Finding one inspiration for three people can be quite difficult, so our group decided to do a very surreal type scene, where we could each add objects from our own imagination.  The result is a dreamlike scene, where objects that would never meet that way in the real world can live side by side forming a sort of alternate reality.  We began with the idea of a fish swimming by a lighthouse, seeing as those are two things that would certainly never be so close in reality.  From there we just each started adding object ideas that we could see in our mind, and wanted to attempt to model out.  Working this way was actually rather fun, because it gave us the chance to be a bit more free with Lightwave, and to let our imaginations go.  So often with 3D modeling, artists do their best to duplicate items and textures from the real world.  But there is also the capability in Lightwave to create real-looking scenes that could never truly be real, and to create your own worlds.
 
  
 
Objects
Fat fish1Emelia
Fat fish 2Emelia
Twisted BadEmelia
SnowmanEmelia
LighthouseHarley
Small FishHarley
TreeHarley
Ground Harley
snowHarley
 
Problems and Soluitons:

Emelia -The objects I created for the scene were the twisted perspective bed, the fat fish, and the snowman.  The two biggest problems I ran into were flipping polygons, and too many polygons at times to even move the object around due to computer lag.  I had a very hard time with the legs of the bed in particular.  Every time I would try to attach them using a boolean function, some polygons would end up flipped, and I just couldn't figure out anyway to make them work for me.  I encountered a similar problem doing the fins on the fish.  Messing around with my objects like this, I did learn a lot more about the software's tools, however, and if I were to do the objects over from scratch, I have a few ideas now of how I might make it easier on myself.  One very useful tool I discovered was the use of the metaNURBS function to sculpt out an object such as a fish's body.  It worked beautifully, however the extra polygons did slow me down a lot.

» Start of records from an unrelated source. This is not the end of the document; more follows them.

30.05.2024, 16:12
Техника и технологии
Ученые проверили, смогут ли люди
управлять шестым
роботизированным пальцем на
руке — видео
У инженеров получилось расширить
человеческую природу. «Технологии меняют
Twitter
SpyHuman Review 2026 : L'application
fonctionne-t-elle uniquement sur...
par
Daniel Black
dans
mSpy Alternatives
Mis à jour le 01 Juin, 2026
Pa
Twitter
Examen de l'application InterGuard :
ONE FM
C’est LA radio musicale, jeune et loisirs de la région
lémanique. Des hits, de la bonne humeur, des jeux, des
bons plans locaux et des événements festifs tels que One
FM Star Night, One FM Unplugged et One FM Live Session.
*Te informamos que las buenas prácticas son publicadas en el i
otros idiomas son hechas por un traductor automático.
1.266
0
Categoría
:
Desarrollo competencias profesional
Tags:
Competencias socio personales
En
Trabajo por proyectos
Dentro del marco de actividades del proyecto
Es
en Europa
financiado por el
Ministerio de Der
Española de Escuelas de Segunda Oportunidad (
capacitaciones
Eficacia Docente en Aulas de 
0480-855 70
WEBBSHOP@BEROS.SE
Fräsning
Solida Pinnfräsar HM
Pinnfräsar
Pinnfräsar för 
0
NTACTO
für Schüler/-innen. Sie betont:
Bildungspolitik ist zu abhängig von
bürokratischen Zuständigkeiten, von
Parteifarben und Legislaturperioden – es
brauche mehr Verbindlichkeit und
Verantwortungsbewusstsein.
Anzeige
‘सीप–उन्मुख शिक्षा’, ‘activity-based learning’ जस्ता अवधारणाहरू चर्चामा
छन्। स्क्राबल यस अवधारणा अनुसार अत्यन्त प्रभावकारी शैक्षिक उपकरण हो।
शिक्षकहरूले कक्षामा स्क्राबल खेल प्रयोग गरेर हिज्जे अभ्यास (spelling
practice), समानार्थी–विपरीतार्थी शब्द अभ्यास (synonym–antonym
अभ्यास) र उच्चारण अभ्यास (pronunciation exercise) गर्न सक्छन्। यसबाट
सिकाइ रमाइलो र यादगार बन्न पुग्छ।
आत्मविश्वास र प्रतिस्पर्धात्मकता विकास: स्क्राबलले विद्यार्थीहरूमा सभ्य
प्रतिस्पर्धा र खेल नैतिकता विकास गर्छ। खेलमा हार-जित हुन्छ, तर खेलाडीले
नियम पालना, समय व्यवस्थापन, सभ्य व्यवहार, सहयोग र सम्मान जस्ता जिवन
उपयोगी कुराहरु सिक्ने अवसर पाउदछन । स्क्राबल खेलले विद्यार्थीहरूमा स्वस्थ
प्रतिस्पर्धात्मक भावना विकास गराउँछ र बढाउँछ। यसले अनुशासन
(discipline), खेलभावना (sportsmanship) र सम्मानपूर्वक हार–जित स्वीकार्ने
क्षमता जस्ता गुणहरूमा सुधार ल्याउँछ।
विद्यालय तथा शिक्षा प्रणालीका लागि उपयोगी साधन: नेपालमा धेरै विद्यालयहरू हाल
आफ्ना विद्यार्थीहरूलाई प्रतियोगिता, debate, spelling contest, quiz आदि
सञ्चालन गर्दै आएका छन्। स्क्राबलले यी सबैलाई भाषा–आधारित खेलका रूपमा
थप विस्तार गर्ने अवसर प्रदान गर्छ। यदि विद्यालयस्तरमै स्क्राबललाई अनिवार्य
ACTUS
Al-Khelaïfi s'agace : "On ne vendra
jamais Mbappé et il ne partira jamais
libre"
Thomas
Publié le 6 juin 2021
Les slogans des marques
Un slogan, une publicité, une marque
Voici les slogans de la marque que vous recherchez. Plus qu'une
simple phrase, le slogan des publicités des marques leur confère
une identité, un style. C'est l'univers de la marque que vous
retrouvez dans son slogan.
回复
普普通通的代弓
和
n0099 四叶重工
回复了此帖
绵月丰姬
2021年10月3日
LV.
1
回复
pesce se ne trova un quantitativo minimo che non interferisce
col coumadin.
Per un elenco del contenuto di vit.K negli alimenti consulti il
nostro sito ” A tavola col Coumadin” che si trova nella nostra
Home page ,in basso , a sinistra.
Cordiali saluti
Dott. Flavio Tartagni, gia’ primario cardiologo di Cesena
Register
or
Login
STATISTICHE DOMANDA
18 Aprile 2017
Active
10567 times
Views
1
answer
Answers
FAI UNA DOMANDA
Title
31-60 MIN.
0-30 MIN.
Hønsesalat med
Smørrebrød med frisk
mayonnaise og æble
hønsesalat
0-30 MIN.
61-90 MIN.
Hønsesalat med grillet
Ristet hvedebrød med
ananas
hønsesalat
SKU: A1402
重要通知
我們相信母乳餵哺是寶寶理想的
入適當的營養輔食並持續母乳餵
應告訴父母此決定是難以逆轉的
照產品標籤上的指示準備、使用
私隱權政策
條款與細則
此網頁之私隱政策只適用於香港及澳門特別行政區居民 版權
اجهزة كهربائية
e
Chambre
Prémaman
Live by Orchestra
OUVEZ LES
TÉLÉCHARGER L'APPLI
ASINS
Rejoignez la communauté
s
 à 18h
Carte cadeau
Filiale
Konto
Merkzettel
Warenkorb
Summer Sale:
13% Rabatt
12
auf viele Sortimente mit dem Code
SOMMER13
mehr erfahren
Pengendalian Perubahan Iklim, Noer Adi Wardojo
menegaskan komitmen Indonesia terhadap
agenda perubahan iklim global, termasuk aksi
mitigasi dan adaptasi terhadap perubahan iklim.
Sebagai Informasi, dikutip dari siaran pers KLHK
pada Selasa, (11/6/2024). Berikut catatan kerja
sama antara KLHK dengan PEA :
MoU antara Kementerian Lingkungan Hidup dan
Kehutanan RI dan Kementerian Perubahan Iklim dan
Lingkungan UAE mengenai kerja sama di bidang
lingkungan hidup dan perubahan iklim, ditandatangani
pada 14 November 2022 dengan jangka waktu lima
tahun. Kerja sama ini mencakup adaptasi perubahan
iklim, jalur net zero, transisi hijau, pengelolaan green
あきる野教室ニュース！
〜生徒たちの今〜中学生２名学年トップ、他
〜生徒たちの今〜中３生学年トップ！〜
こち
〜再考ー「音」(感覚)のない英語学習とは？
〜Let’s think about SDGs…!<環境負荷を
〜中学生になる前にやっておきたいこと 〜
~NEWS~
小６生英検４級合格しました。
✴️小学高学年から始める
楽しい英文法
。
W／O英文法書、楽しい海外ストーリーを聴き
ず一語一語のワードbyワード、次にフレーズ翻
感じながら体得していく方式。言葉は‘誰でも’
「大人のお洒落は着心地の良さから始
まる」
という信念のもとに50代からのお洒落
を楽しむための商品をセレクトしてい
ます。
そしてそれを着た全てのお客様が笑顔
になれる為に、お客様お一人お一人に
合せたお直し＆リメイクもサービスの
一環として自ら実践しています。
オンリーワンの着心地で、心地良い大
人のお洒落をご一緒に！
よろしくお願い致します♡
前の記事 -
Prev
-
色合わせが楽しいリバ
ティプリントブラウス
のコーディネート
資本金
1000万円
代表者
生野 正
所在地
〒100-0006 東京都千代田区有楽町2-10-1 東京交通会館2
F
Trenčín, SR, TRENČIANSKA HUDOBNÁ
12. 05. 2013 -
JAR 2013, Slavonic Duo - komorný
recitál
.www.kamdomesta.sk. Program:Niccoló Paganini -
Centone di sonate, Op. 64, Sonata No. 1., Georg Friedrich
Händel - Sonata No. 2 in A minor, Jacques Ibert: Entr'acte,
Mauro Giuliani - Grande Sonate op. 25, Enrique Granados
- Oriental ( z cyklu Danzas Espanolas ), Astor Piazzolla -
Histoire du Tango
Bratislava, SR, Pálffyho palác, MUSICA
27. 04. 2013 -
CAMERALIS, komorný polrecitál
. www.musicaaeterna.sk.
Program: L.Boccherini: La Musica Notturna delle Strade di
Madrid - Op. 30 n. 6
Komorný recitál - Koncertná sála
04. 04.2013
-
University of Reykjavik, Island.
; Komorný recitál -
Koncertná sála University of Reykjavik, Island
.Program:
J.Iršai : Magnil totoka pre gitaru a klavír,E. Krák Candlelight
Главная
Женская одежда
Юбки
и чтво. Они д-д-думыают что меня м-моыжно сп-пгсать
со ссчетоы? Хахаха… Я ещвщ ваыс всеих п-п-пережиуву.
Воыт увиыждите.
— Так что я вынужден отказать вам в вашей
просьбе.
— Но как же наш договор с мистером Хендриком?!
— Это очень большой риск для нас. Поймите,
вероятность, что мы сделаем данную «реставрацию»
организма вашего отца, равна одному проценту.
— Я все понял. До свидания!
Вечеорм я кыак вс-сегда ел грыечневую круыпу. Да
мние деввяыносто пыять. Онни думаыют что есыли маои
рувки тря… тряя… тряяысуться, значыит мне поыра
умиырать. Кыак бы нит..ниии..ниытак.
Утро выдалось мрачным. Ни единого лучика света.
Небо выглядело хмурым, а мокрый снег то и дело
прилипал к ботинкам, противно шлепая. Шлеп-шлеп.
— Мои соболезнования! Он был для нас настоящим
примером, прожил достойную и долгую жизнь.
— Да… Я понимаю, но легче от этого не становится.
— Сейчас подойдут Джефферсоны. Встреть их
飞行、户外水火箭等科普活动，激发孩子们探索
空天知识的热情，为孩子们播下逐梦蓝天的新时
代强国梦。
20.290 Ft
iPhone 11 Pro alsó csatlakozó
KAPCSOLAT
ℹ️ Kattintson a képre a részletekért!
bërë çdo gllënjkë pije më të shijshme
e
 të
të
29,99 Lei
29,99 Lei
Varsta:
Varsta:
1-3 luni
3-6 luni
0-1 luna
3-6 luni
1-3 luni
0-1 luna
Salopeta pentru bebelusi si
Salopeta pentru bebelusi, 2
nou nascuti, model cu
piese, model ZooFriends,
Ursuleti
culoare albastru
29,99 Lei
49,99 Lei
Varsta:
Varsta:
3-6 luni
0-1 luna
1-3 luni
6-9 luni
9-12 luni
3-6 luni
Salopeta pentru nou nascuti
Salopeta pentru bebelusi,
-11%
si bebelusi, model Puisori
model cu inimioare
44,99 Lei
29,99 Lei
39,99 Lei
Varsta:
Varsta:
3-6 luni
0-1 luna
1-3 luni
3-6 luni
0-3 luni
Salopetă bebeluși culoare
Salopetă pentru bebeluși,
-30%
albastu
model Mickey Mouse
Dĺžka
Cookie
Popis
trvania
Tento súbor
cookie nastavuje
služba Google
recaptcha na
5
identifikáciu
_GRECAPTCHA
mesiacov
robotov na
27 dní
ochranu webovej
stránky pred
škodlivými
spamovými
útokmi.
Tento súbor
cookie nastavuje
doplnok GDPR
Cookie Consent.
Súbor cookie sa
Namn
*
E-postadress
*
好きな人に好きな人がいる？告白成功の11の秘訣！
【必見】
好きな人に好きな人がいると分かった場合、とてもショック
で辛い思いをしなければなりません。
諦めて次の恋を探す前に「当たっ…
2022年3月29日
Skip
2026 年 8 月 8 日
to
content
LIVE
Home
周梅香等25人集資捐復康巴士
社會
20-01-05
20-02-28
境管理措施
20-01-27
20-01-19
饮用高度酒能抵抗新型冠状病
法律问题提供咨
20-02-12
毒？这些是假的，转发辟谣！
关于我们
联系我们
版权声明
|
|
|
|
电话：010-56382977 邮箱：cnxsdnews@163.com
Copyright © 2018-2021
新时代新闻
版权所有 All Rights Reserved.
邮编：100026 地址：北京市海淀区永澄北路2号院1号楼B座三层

Harley -The objects that I created were the trees, the snow, the ground, the silver fish, and the lighthouse. The ground is a square that I nurbed and pulled hill out of. The snow is just hundreds of points. The tree was created by making one leaf jittering it and multiplying it hundreds of times. The lighthouse took the longest and was the most difficult object to make expressly the spiral stairs. I had to make each step one at a time, rotate, and move each one.